[[ Information supplied, beginning ]]

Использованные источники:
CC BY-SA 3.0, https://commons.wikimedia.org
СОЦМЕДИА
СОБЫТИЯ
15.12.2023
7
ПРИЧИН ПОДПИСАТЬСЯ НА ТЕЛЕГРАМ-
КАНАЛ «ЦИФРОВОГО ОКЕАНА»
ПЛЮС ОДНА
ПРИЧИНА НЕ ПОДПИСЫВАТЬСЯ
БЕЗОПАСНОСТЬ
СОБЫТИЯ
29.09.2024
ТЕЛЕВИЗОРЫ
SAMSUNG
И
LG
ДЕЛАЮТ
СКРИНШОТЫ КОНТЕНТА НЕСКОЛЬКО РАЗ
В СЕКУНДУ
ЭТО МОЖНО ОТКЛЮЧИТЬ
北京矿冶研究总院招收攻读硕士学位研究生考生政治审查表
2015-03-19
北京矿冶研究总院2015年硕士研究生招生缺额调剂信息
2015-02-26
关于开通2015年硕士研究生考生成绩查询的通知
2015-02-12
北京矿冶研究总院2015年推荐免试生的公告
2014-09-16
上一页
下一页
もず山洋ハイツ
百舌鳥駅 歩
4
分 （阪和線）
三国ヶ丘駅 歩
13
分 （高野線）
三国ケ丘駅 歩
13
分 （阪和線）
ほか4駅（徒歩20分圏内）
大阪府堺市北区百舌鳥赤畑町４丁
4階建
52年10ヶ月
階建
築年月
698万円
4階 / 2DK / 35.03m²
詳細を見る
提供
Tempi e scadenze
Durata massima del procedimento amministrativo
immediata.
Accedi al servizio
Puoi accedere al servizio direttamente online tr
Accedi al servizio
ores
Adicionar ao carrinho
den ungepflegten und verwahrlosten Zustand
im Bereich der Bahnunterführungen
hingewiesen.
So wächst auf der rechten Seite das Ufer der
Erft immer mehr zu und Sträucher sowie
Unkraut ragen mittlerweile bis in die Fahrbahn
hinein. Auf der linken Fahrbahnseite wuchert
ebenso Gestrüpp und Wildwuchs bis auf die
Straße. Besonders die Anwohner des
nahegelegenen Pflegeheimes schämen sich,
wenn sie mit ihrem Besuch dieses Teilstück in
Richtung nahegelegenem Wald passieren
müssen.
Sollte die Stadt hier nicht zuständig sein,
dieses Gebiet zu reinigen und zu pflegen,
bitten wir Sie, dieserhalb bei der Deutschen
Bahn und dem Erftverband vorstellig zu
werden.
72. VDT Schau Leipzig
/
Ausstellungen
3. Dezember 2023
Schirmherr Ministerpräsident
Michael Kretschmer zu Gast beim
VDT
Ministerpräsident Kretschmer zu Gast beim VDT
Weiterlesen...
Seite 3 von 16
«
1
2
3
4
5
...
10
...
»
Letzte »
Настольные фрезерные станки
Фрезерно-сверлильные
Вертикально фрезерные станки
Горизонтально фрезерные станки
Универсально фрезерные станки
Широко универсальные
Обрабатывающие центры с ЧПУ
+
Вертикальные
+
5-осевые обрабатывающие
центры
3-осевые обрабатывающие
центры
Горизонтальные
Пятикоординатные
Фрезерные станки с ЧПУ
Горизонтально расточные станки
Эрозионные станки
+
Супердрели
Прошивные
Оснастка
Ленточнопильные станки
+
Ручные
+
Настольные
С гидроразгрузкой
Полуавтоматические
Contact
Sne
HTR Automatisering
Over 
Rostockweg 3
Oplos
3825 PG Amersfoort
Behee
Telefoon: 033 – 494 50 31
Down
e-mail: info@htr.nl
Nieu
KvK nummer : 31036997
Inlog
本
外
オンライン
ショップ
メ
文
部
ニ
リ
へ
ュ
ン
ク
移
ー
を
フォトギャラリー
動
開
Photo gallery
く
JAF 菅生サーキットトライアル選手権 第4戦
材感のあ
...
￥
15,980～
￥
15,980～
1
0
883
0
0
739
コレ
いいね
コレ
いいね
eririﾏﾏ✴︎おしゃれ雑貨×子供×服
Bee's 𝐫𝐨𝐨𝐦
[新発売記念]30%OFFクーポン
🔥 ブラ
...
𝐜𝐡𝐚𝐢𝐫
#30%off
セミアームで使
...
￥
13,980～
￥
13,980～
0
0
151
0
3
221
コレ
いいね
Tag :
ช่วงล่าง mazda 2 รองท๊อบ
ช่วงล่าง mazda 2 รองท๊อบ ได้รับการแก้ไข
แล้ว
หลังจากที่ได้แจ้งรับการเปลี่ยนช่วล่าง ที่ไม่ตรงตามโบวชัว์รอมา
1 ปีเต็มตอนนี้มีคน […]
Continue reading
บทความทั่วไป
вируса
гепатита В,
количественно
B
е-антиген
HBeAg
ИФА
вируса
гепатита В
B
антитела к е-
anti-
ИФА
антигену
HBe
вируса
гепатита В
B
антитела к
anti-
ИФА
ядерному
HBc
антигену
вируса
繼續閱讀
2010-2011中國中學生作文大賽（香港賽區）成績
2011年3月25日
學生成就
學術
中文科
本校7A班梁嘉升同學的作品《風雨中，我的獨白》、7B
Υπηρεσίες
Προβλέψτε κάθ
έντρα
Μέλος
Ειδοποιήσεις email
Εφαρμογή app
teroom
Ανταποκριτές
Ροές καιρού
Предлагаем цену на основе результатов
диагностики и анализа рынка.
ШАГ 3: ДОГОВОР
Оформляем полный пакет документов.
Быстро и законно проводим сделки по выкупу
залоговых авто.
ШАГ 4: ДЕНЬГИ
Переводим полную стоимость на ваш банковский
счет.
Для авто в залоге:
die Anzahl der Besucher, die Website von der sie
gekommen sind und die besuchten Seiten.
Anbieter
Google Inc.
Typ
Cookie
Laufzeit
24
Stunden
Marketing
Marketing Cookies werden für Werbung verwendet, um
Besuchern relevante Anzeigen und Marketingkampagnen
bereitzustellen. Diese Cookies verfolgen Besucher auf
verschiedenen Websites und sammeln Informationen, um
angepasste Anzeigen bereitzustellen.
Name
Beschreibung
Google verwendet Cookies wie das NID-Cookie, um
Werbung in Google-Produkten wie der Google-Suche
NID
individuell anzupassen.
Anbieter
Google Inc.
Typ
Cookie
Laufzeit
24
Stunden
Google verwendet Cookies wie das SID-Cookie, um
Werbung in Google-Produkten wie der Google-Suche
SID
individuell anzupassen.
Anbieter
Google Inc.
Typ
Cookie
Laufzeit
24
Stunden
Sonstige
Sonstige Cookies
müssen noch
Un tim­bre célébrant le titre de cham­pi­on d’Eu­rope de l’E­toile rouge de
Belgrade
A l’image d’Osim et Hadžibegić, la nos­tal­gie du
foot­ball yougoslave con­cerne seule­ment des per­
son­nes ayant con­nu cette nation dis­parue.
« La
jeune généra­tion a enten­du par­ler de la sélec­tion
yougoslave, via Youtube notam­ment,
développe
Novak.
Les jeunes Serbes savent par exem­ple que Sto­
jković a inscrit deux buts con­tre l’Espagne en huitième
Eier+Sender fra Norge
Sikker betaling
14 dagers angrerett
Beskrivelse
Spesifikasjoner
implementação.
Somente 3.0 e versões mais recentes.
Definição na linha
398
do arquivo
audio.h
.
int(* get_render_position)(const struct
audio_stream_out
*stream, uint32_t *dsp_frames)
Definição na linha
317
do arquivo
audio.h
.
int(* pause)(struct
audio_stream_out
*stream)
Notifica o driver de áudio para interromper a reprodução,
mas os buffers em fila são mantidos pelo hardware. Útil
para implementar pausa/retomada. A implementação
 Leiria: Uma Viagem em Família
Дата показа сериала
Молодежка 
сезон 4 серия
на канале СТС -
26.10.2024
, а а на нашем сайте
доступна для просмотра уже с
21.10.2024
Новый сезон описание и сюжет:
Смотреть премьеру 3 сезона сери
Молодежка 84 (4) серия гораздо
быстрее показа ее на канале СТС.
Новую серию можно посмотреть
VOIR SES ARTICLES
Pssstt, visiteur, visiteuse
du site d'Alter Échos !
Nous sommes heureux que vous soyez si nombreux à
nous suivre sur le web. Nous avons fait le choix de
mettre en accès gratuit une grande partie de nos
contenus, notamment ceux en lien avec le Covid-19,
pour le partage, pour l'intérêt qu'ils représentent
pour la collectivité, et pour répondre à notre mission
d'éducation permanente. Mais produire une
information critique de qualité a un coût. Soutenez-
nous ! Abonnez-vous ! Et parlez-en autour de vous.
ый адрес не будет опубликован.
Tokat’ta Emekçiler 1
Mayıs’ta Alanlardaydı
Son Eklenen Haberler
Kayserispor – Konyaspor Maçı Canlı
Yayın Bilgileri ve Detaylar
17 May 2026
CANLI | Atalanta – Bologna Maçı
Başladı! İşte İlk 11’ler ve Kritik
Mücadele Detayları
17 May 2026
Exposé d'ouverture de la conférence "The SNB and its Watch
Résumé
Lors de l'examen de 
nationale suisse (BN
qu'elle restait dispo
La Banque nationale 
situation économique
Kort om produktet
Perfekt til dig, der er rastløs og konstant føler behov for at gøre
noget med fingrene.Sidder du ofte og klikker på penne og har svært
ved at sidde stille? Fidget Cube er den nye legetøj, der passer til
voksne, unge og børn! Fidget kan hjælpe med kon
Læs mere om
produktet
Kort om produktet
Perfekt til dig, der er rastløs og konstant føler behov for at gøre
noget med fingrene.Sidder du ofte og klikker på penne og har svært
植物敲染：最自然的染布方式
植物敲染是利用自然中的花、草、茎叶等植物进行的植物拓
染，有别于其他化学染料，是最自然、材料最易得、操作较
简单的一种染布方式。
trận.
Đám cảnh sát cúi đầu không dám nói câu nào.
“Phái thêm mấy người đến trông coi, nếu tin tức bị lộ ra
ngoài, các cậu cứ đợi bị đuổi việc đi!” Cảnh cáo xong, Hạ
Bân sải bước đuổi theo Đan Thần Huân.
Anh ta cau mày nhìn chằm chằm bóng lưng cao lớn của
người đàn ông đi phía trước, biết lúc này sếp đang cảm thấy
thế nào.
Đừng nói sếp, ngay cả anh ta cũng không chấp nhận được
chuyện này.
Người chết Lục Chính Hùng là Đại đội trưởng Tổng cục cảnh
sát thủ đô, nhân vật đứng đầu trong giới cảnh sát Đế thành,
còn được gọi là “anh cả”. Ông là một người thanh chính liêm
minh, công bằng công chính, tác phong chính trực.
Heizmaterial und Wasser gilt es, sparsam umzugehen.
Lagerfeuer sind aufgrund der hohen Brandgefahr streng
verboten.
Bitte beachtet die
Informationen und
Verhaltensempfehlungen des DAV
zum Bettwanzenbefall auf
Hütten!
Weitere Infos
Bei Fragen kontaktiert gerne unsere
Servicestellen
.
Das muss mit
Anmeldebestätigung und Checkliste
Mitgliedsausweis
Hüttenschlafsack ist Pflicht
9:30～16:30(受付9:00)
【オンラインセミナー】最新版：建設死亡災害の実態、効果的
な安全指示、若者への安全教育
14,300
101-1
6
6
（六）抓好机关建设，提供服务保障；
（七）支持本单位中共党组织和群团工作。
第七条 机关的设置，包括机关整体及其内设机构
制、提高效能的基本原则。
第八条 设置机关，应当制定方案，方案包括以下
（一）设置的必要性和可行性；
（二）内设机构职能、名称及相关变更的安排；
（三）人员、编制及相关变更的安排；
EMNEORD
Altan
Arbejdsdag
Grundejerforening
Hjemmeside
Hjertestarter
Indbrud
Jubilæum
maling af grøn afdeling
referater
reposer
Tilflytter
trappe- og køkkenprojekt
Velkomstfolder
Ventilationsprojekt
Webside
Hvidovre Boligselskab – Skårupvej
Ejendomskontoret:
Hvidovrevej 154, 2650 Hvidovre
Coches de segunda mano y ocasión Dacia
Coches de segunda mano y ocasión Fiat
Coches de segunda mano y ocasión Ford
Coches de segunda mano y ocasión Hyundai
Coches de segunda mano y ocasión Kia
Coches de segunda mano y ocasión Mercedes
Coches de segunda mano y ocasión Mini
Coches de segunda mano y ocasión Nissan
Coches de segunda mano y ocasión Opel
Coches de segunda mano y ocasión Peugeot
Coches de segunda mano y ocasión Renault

[[ Information supplied, end ]]

◆ What the exercise asks
Print again the lines of the entries above that fall between the line holding "Seite 3 von 16" and the line holding "bereitzustellen. Diese Cookies", inclusive, exactly as they stand.

◆ Exercise result
Seite 3 von 16
«
1
2
3
4
5
...
10
...
»
Letzte »
Настольные фрезерные станки
Фрезерно-сверлильные
Вертикально фрезерные станки
Горизонтально фрезерные станки
Универсально фрезерные станки
Широко универсальные
Обрабатывающие центры с ЧПУ
+
Вертикальные
+
5-осевые обрабатывающие
центры
3-осевые обрабатывающие
центры
Горизонтальные
Пятикоординатные
Фрезерные станки с ЧПУ
Горизонтально расточные станки
Эрозионные станки
+
Супердрели
Прошивные
Оснастка
Ленточнопильные станки
+
Ручные
+
Настольные
С гидроразгрузкой
Полуавтоматические
Contact
Sne
HTR Automatisering
Over 
Rostockweg 3
Oplos
3825 PG Amersfoort
Behee
Telefoon: 033 – 494 50 31
Down
e-mail: info@htr.nl
Nieu
KvK nummer : 31036997
Inlog
本
外
オンライン
ショップ
メ
文
部
ニ
リ
へ
ュ
ン
ク
移
ー
を
フォトギャラリー
動
開
Photo gallery
く
JAF 菅生サーキットトライアル選手権 第4戦
材感のあ
...
￥
15,980～
￥
15,980～
1
0
883
0
0
739
コレ
いいね
コレ
いいね
eririﾏﾏ✴︎おしゃれ雑貨×子供×服
Bee's 𝐫𝐨𝐨𝐦
[新発売記念]30%OFFクーポン
🔥 ブラ
...
𝐜𝐡𝐚𝐢𝐫
#30%off
セミアームで使
...
￥
13,980～
￥
13,980～
0
0
151
0
3
221
コレ
いいね
Tag :
ช่วงล่าง mazda 2 รองท๊อบ
ช่วงล่าง mazda 2 รองท๊อบ ได้รับการแก้ไข
แล้ว
หลังจากที่ได้แจ้งรับการเปลี่ยนช่วล่าง ที่ไม่ตรงตามโบวชัว์รอมา
1 ปีเต็มตอนนี้มีคน […]
Continue reading
บทความทั่วไป
вируса
гепатита В,
количественно
B
е-антиген
HBeAg
ИФА
вируса
гепатита В
B
антитела к е-
anti-
ИФА
антигену
HBe
вируса
гепатита В
B
антитела к
anti-
ИФА
ядерному
HBc
антигену
вируса
繼續閱讀
2010-2011中國中學生作文大賽（香港賽區）成績
2011年3月25日
學生成就
學術
中文科
本校7A班梁嘉升同學的作品《風雨中，我的獨白》、7B
Υπηρεσίες
Προβλέψτε κάθ
έντρα
Μέλος
Ειδοποιήσεις email
Εφαρμογή app
teroom
Ανταποκριτές
Ροές καιρού
Предлагаем цену на основе результатов
диагностики и анализа рынка.
ШАГ 3: ДОГОВОР
Оформляем полный пакет документов.
Быстро и законно проводим сделки по выкупу
залоговых авто.
ШАГ 4: ДЕНЬГИ
Переводим полную стоимость на ваш банковский
счет.
Для авто в залоге:
die Anzahl der Besucher, die Website von der sie
gekommen sind und die besuchten Seiten.
Anbieter
Google Inc.
Typ
Cookie
Laufzeit
24
Stunden
Marketing
Marketing Cookies werden für Werbung verwendet, um
Besuchern relevante Anzeigen und Marketingkampagnen
bereitzustellen. Diese Cookies verfolgen Besucher auf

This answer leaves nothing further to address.